Das immer wichtiger werdende Thema der Prozessoptimierung ist inhaltlich stark mit der Digitalisierung verzahnt. „Eine sinnbehaftete, sprich mehrwertgenerierende Digitalisierung bedeutet für uns zuallererst Prozessautomatisierung – insbesondere bezüglich Datenaustausch –, die in ihrem Ergebnis in eine nachhaltige Steigerung hinsichtlich Prozesseffizienz mündet“, so Schwartmann.

Vor Hinzunahme eines Online-Shops, Vergleichsrechners oder einer App solle sich daher ein Makler der Frage nicht verschließen, inwieweit die digitalen Helfer das eigene Geschäftsmodell sowie den Anspruch auf ein qualitativ hochwertiges Beratungsangebot nachweislich unterstützen oder nicht doch eher konterkarieren.

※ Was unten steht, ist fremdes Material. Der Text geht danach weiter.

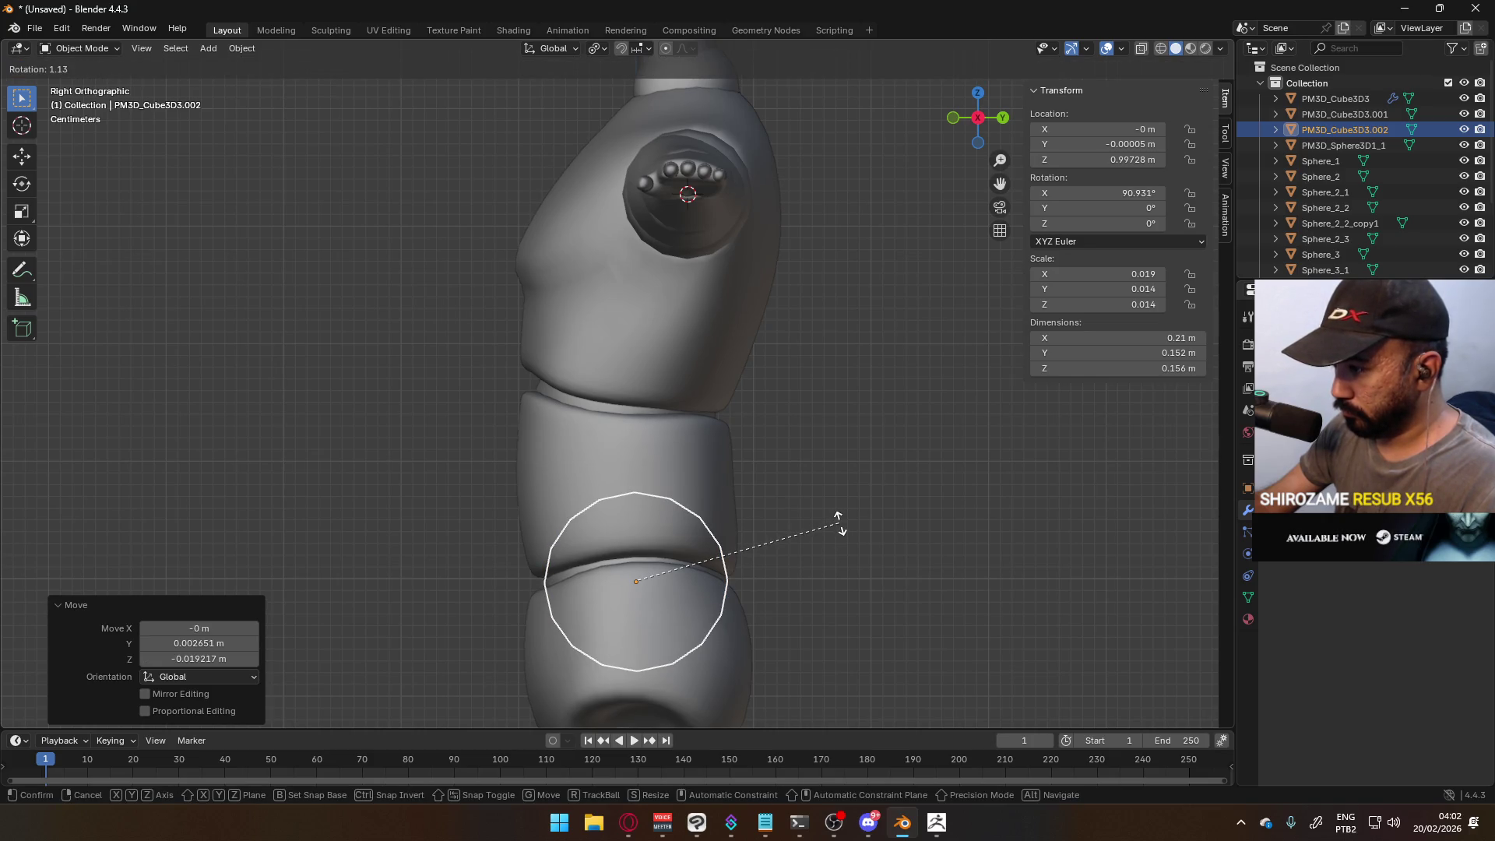
click(839, 522)
click(1134, 194)
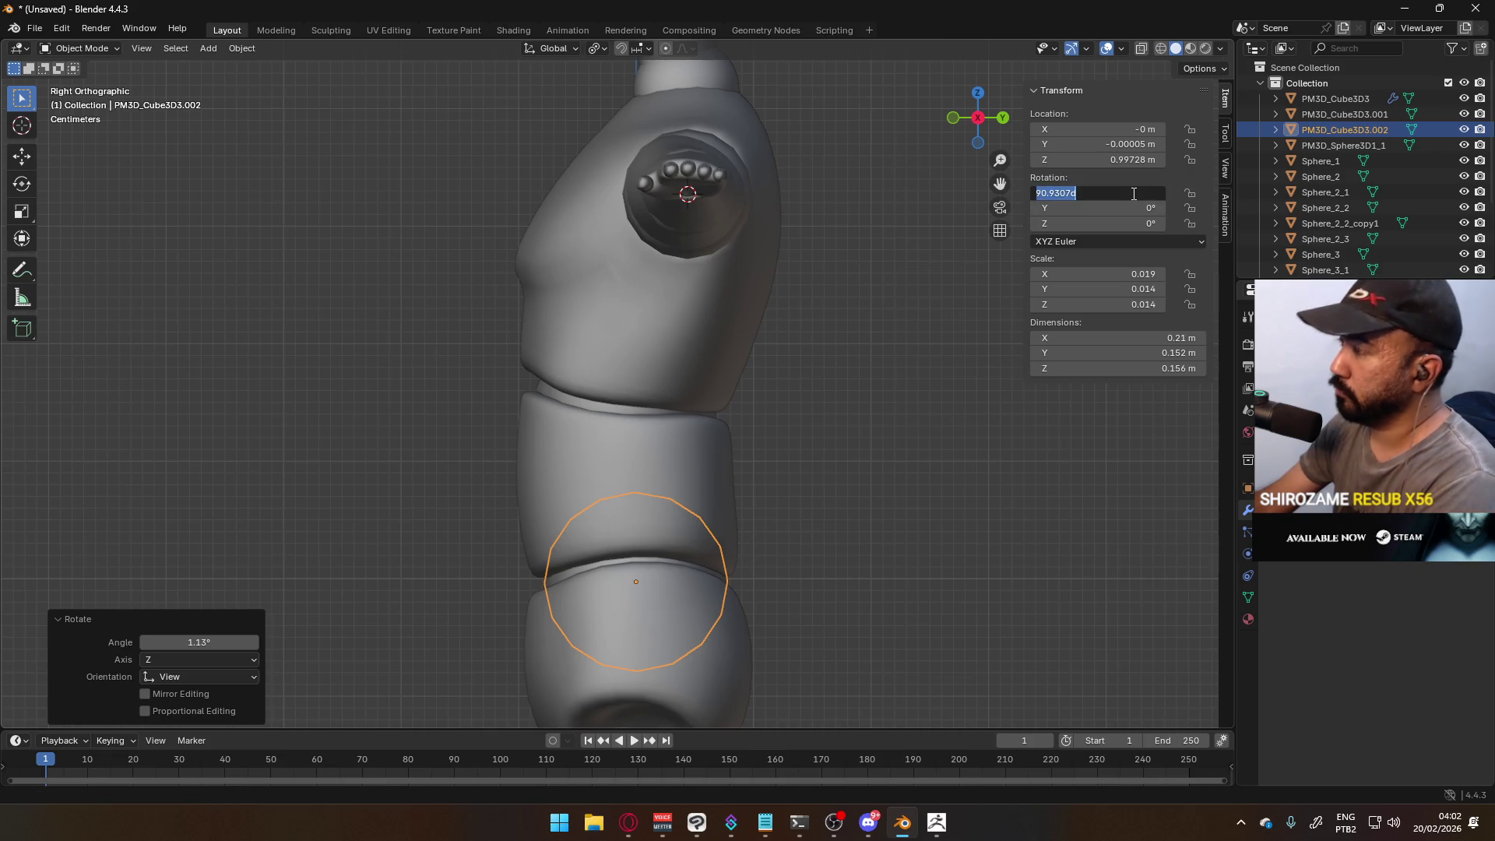
text(90)
key(Return)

Am Rande der Veranstaltung klärte Oliver Lang noch einmal kurz über den weiteren Fortgang des vom BCA-Gründer und Aufsichtsrat Jens Wüstenbecker an BBG-Chef Dieter Knörrer veräußerten Aktienpakets. Es sei geplant, die Anteile in kleinen Chargen an Investmenthäuser und Versicherungen zu veräußern. Nur so sei es möglich, die BCA AG auf eine möglichst breit in den beiden relevanten Branchen aufzustellen. (fm)

Foto: Cash.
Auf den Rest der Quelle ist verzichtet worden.